_What is expected_. Scan the data below for lines holding the word "Rendered", and copy each line found.

Structured page parsing data

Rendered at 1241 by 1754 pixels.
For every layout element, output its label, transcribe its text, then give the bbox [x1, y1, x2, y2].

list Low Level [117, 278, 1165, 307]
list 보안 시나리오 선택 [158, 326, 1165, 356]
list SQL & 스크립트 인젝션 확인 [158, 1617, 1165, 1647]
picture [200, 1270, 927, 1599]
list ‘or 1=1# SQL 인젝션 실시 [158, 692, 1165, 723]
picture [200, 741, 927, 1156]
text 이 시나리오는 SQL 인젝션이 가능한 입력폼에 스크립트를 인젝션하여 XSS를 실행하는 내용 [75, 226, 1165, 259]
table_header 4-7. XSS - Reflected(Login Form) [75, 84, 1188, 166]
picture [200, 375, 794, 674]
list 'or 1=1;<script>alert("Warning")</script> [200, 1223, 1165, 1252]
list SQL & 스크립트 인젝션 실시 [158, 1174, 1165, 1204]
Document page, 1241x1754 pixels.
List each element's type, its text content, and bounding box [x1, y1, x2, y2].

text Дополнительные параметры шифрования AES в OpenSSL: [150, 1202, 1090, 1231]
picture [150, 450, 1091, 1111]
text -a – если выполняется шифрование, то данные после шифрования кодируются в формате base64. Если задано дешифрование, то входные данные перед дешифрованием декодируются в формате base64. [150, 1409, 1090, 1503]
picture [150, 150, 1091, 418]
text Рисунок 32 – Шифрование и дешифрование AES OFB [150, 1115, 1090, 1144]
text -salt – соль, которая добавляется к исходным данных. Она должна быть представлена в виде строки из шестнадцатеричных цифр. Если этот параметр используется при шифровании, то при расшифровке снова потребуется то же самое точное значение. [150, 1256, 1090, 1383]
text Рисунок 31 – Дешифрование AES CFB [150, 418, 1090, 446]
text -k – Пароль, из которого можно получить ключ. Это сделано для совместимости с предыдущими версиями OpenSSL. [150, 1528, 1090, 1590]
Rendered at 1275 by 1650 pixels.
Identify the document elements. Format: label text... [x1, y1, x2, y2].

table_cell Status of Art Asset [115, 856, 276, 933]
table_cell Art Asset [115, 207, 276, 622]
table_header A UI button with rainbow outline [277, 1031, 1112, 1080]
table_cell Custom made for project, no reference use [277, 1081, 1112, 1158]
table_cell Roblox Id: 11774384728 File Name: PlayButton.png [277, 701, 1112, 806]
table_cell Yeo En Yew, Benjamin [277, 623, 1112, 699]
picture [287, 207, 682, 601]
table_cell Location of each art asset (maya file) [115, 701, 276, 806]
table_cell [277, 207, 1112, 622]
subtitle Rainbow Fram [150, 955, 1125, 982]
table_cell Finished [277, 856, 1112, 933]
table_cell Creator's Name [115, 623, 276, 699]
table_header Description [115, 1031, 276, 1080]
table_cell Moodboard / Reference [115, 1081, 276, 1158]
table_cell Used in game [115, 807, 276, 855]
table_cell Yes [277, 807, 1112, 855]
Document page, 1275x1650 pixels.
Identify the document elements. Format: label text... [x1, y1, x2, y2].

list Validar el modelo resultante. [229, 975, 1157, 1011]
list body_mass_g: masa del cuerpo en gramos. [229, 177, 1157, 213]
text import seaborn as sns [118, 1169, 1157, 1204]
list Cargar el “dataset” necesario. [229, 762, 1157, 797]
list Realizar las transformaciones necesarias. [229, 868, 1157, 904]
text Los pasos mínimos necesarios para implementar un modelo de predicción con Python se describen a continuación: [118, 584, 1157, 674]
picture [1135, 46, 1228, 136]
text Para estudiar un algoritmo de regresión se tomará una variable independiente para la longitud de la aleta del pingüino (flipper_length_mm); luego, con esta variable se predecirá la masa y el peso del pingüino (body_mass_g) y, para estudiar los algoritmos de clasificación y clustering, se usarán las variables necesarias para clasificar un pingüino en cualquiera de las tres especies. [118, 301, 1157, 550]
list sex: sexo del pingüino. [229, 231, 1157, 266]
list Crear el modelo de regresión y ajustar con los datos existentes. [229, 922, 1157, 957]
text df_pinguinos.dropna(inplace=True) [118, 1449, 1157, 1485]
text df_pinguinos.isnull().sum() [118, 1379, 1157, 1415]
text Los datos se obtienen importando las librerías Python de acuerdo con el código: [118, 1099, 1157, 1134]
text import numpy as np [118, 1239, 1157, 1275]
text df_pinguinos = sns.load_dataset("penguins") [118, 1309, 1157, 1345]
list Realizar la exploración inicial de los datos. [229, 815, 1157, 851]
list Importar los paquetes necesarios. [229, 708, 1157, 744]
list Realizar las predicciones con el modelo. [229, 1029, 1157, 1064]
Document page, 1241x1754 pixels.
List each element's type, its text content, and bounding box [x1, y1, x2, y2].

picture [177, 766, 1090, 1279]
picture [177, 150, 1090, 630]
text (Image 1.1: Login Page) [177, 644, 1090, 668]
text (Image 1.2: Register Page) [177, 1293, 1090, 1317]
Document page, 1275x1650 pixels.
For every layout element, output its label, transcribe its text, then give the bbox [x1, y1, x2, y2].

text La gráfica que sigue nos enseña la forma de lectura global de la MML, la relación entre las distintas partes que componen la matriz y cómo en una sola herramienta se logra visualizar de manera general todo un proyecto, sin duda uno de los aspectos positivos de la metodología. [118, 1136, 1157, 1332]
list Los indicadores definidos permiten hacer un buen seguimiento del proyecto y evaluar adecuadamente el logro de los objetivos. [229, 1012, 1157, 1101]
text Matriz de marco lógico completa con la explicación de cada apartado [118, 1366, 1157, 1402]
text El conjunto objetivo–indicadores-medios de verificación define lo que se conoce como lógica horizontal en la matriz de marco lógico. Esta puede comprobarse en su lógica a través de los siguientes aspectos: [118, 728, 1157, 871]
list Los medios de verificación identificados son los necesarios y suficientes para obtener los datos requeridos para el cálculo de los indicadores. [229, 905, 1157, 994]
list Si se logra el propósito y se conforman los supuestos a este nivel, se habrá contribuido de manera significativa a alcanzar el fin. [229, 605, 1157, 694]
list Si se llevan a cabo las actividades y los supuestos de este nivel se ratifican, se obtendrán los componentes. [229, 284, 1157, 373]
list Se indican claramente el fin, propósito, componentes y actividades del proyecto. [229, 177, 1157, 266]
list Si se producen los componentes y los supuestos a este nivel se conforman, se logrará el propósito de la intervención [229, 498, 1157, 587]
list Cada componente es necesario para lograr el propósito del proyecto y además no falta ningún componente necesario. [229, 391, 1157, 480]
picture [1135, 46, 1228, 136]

_Output for this exercise_.
Rendered at 1241 by 1754 pixels.
Rendered at 1275 by 1650 pixels.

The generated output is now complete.